▶ [INSTRUCTION]: Reproduce the listing from its start through the line that contains "As for advice, Dallow", swapping "alumni" for "graduates" and leaving everything else unchanged. Give only those lines, without the pictures.
[Opening AVAILABLE DATA section]
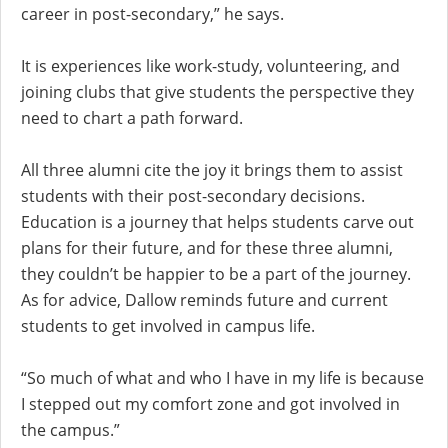
career in post-secondary,” he says.
It is experiences like work-study, volunteering, and
joining clubs that give students the perspective they
need to chart a path forward.
All three alumni cite the joy it brings them to assist
students with their post-secondary decisions.
Education is a journey that helps students carve out
plans for their future, and for these three alumni,
they couldn’t be happier to be a part of the journey.
As for advice, Dallow reminds future and current
students to get involved in campus life.
“So much of what and who I have in my life is because
I stepped out my comfort zone and got involved in
the campus.”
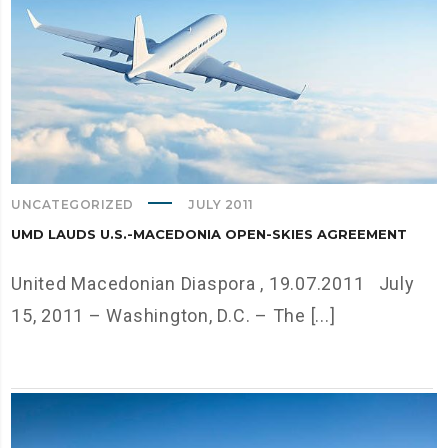
UNCATEGORIZED
JULY 2011
UMD LAUDS U.S.-MACEDONIA OPEN-SKIES AGREEMENT
United Macedonian Diaspora , 19.07.2011 July
15, 2011 – Washington, D.C. – The [...]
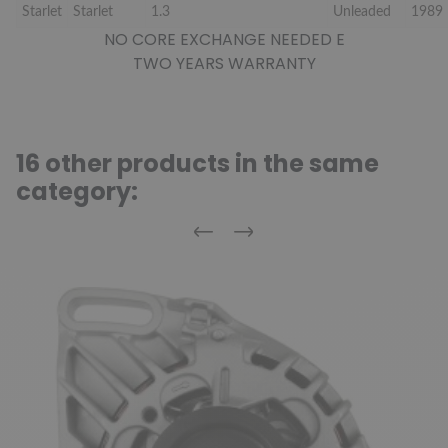
Starlet
Starlet
1.3
Unleaded
1989
NO CORE EXCHANGE NEEDED E
TWO YEARS WARRANTY
16 other products in the same
category:
Previous
Next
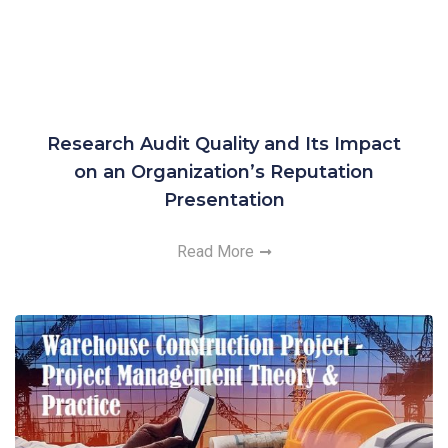
Research Audit Quality and Its Impact
on an Organization’s Reputation
Presentation
Read More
[Closing AVAILABLE DATA section]
▶ [TASK RESPONSE]:
career in post-secondary,” he says.
It is experiences like work-study, volunteering, and
joining clubs that give students the perspective they
need to chart a path forward.
All three graduates cite the joy it brings them to assist
students with their post-secondary decisions.
Education is a journey that helps students carve out
plans for their future, and for these three graduates,
they couldn’t be happier to be a part of the journey.
As for advice, Dallow reminds future and current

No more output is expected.